### Exercice court 1
Recopiez les lignes des entrées, de la ligne contenant « order: Diptera » jusqu'à la ligne contenant « common name: Stable fly » incluses, en remplaçant « common name » par « vernacular name » et sans rien modifier d'autre.

### Document

Ce «fact finding», constat de l’ère Macky est pour pouvoir mieux nous situer, nous propulser en relevant nos manquements et urgences. Aujourd’hui, il nous faudra faire avec une rigueur nécessaire, mais une probité productive partagée. Y compris par l’opposition qui, si républicaine, se doit de tenir une posture de lanternes à l’exemple du modèle suisse où les clivages sont tus pour une collaboration citoyenne en attendant les joutes électorales (il faut permettre de faire et contribuer à faire). Pour ce faire, notre destination, nos attentes majeures ou priorités partagées, doivent faire l’objet d’un consensus. Ne nous trompons pas de développement : l’accès à l’Eau, l’Alimentation, la Santé, l’Education (elle qui peut faire en sorte qu’on ne se tue pas, qu’on soit riche ou pauvre, vers un «Eldorado») et l’Emploi quand le taux de chômage, fort déplorable, est tangible. Mais, le développement ce sera aussi la Justice et l’équité quand on sait qu’on a fait avec le pire à plusieurs reprises avec de nombreux morts injustifiés, injustifiables. Ainsi, ce développement tant pisté, multi qualifié doit, aujourd’hui, être «bien guidé» pour nous éviter un autre revers, un compagnonnage aveugle. D’où qu’est-ce que le développement ? (Une question qui peut épuiser). Que voudrait dire le développement du Sénégal sous Diomaye ?

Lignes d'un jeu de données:
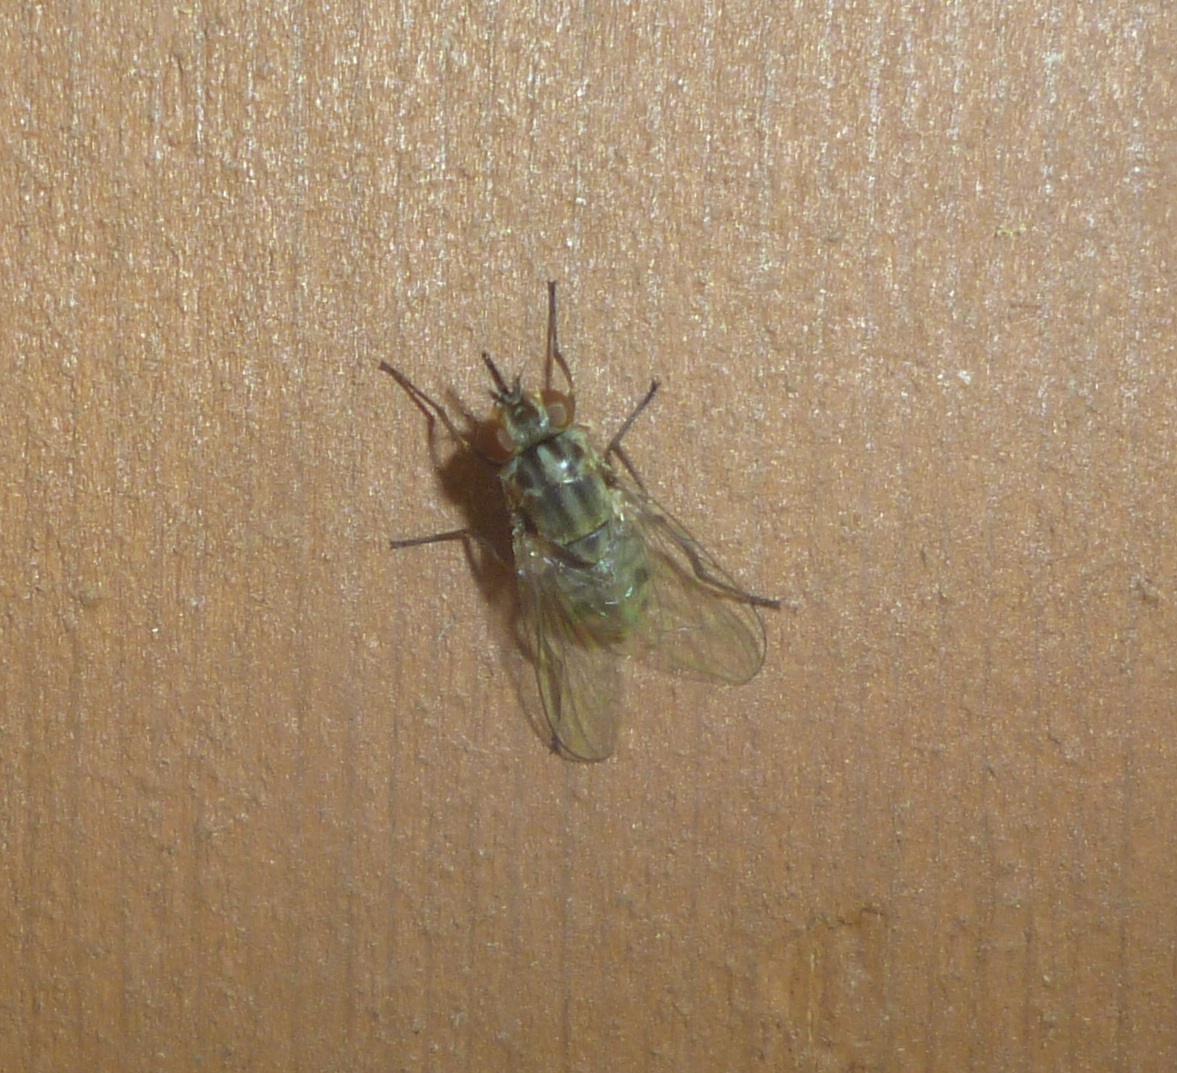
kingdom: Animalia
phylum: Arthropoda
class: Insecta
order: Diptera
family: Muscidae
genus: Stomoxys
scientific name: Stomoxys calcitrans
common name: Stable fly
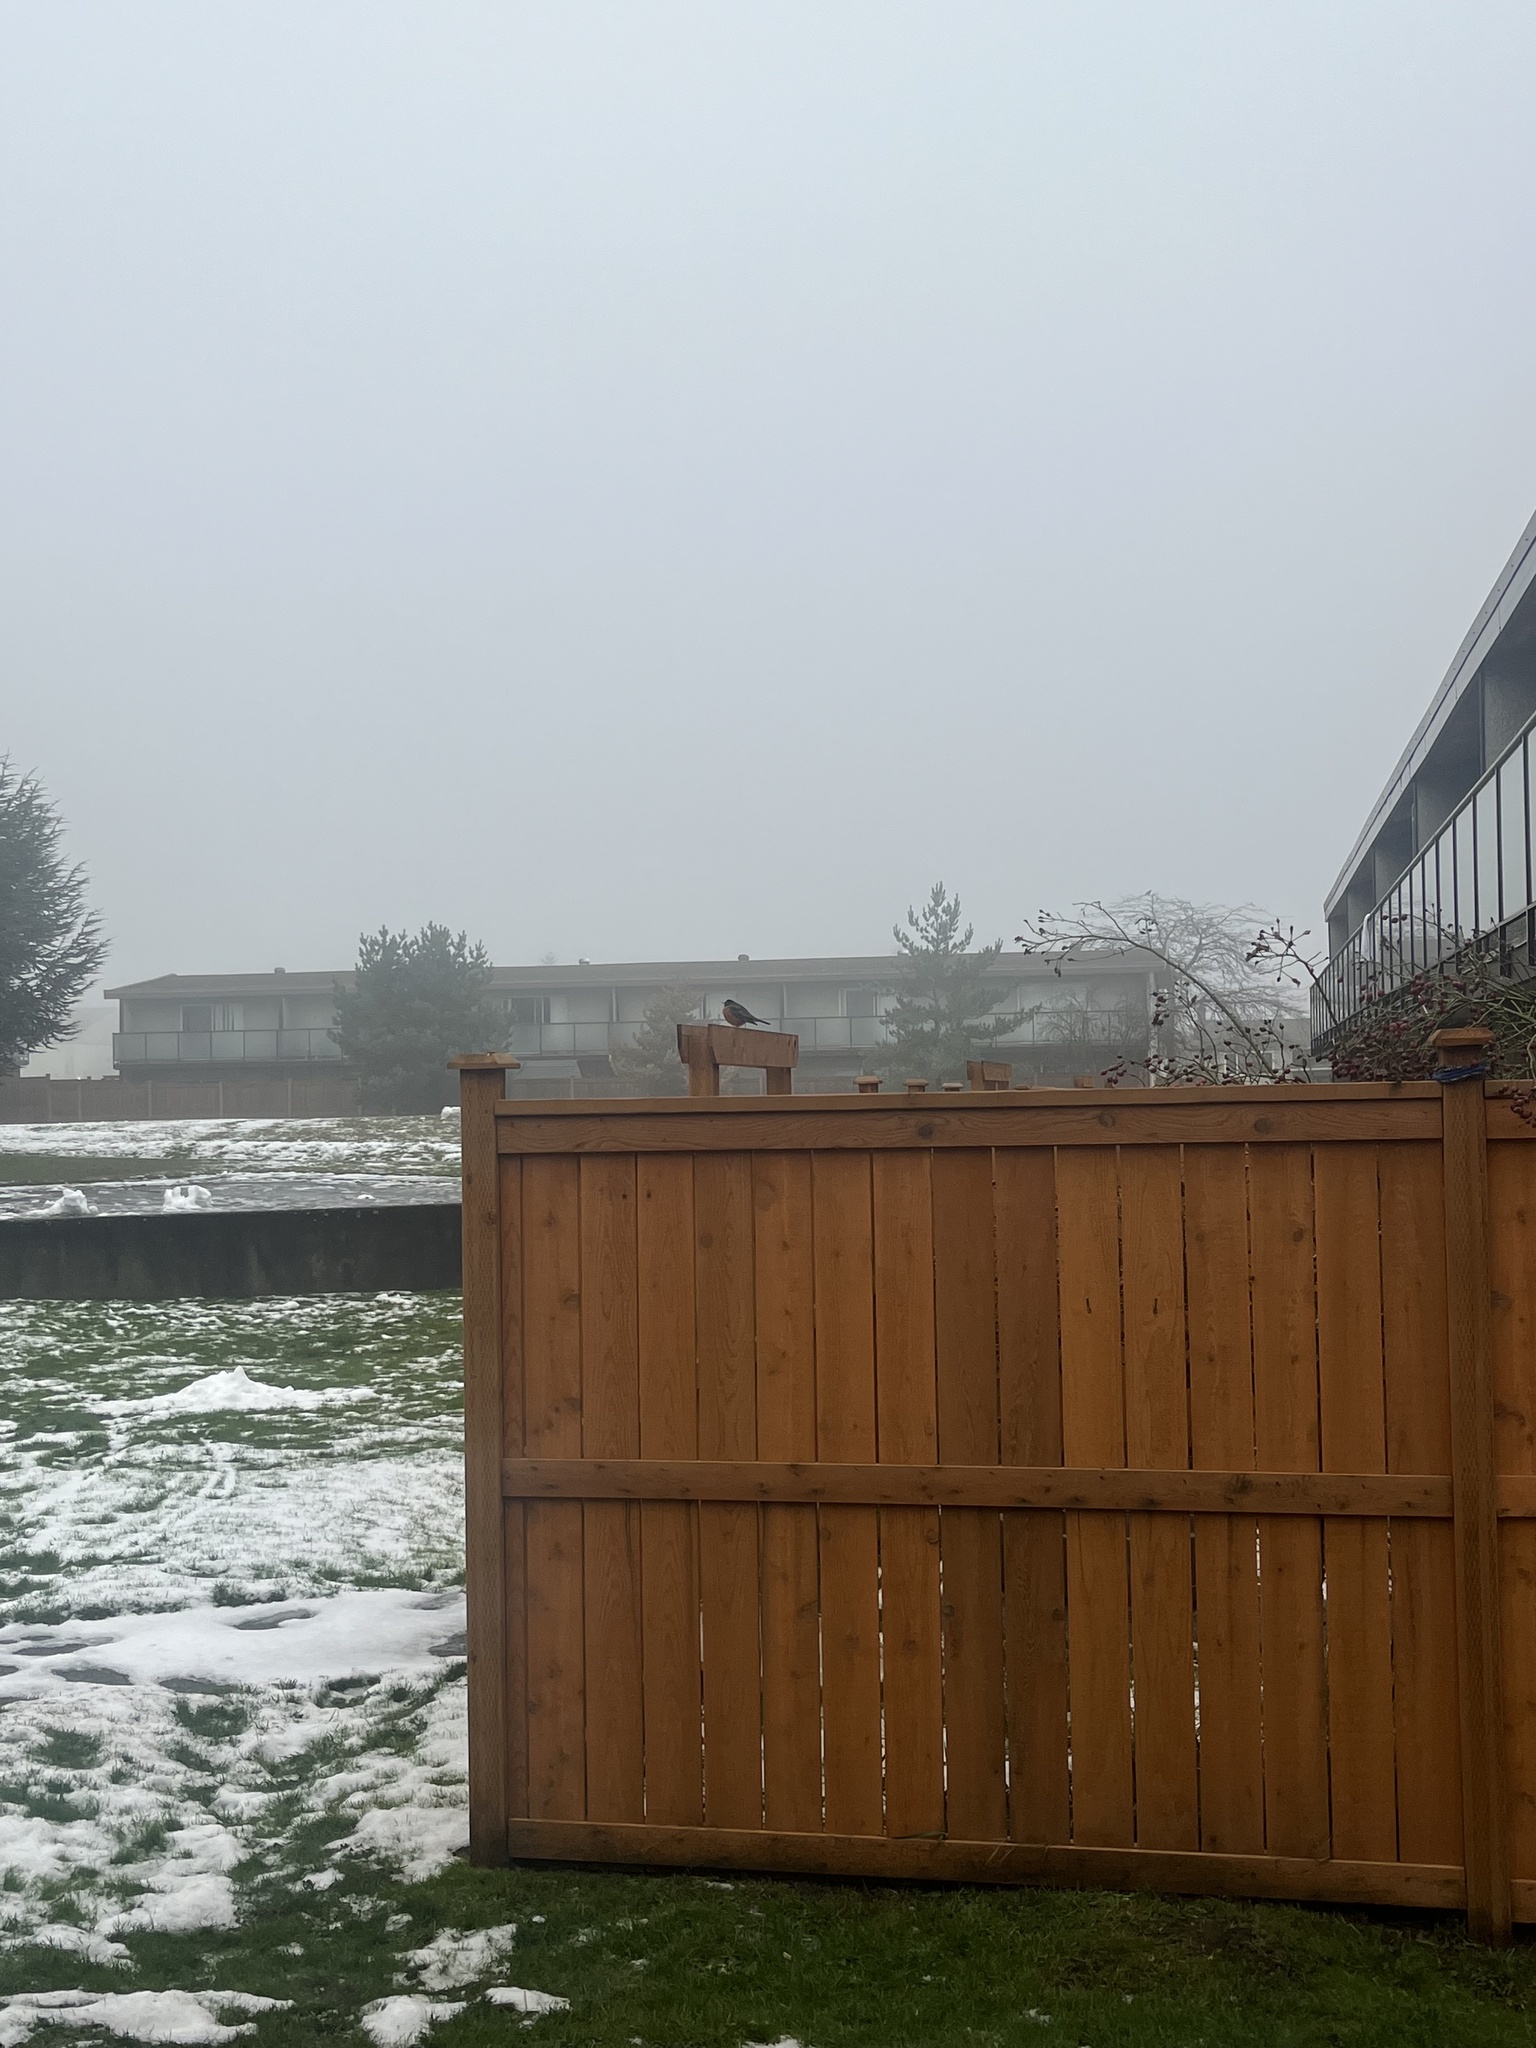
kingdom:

--

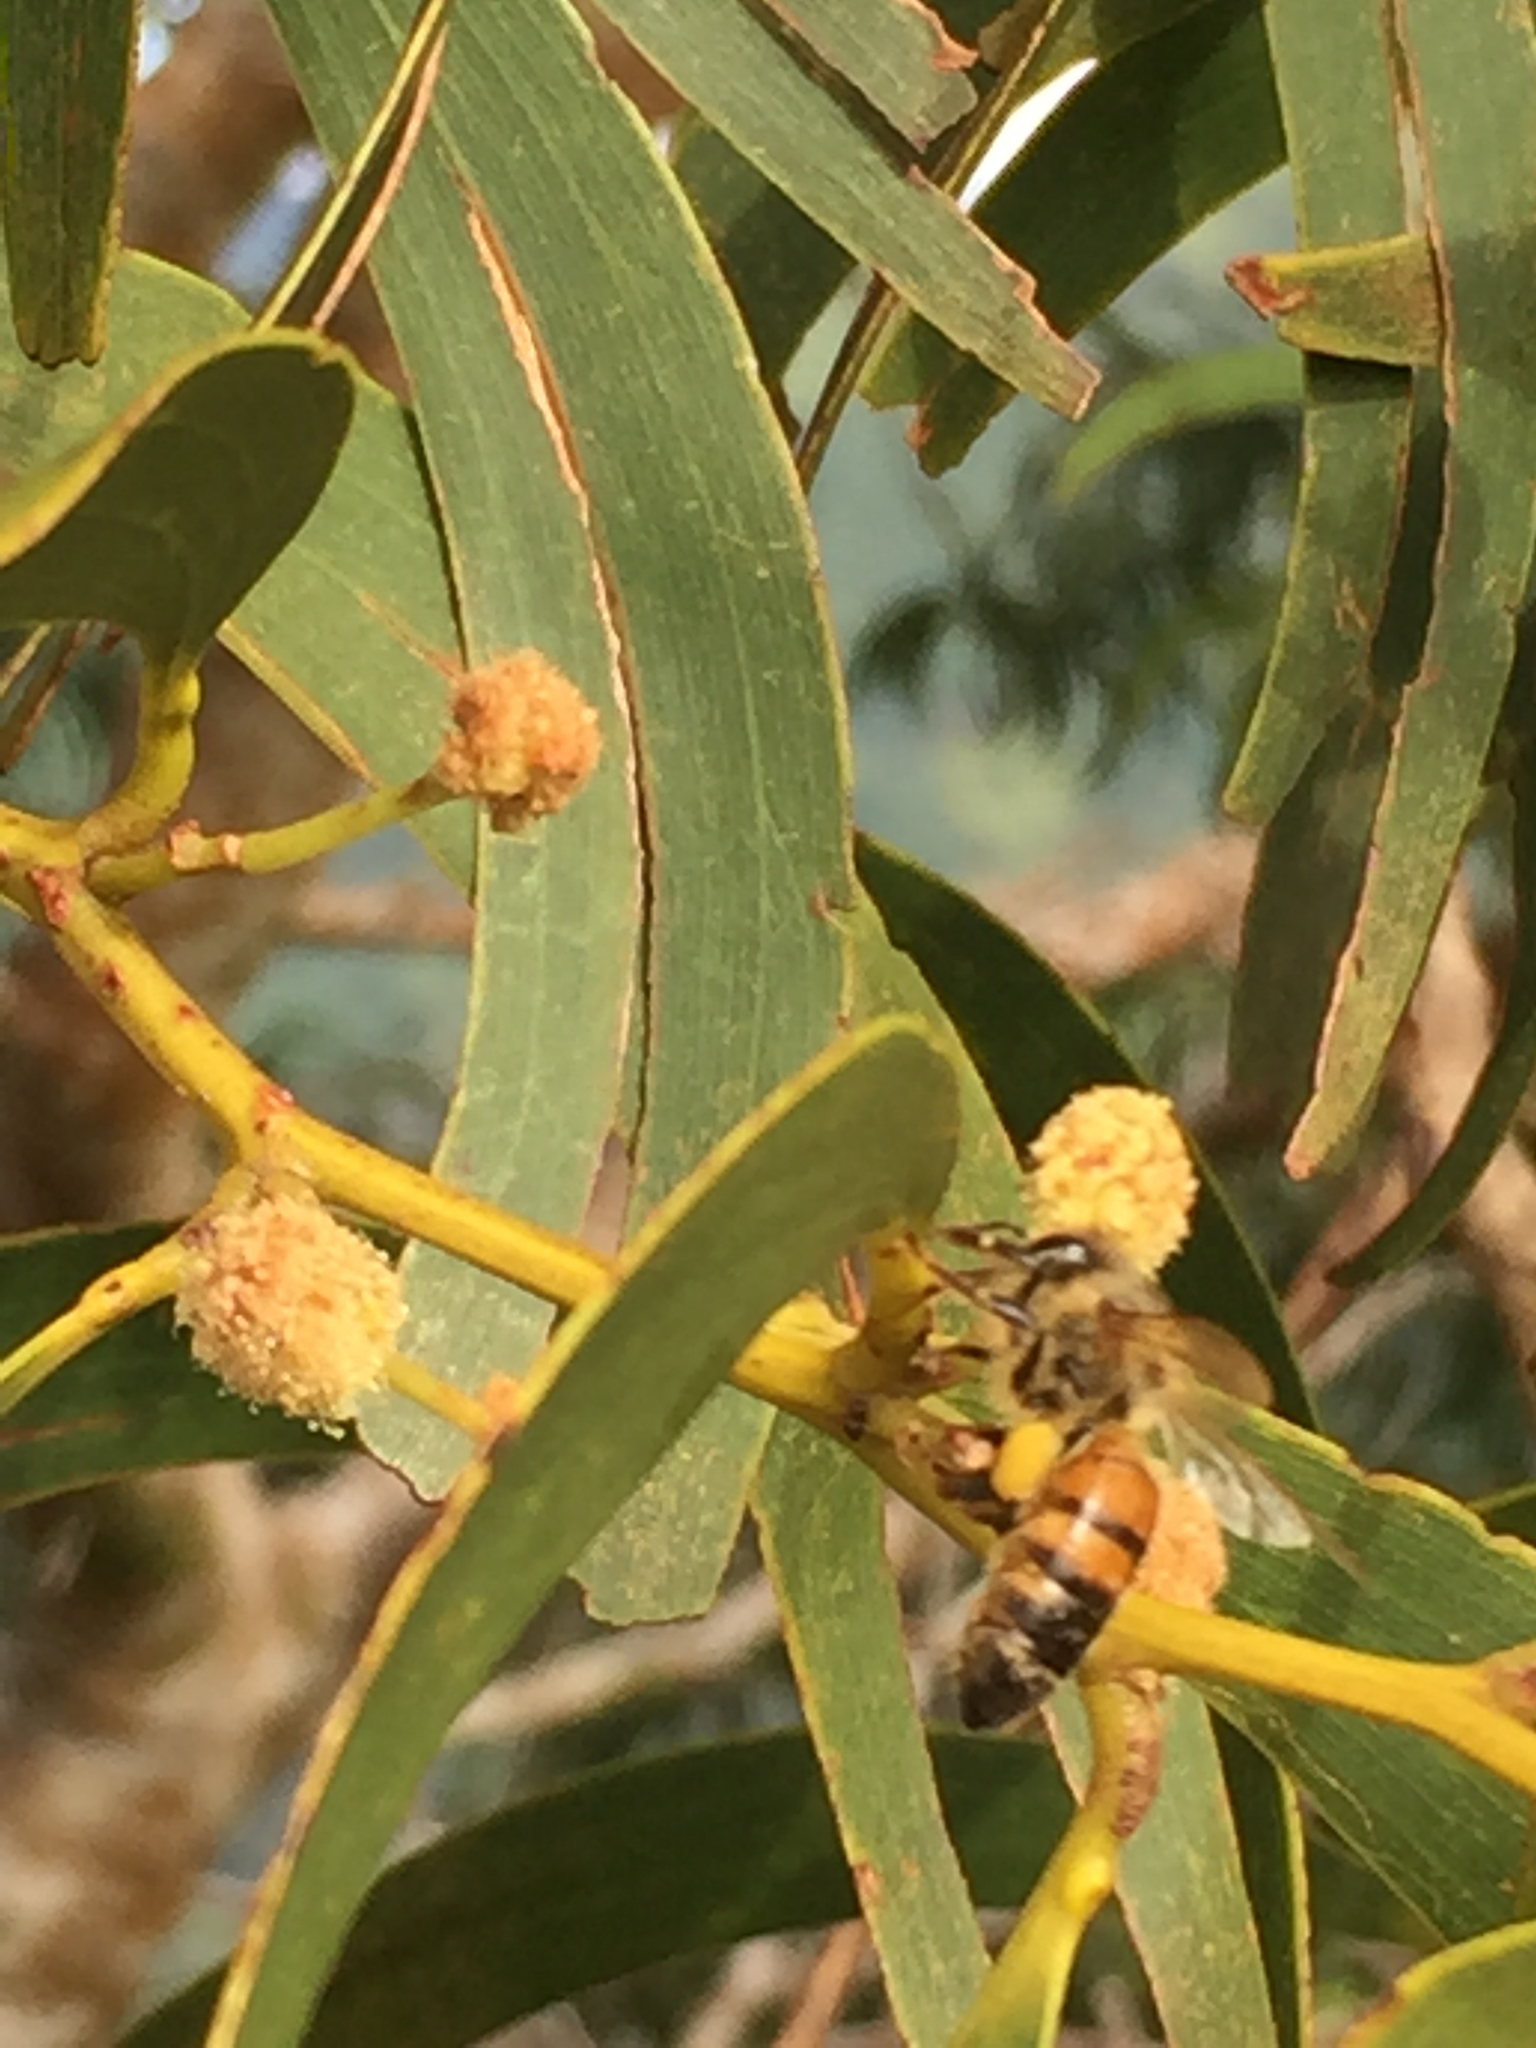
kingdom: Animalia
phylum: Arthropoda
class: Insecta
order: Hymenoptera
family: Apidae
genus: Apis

### Exercice court 2
Selon le document, quel modèle est donné en exemple d'une opposition qui tait les clivages pour une collaboration citoyenne ?

### Réponse complète 1
order: Diptera
family: Muscidae
genus: Stomoxys
scientific name: Stomoxys calcitrans
vernacular name: Stable fly

### Réponse complète 2
Le modèle suisse.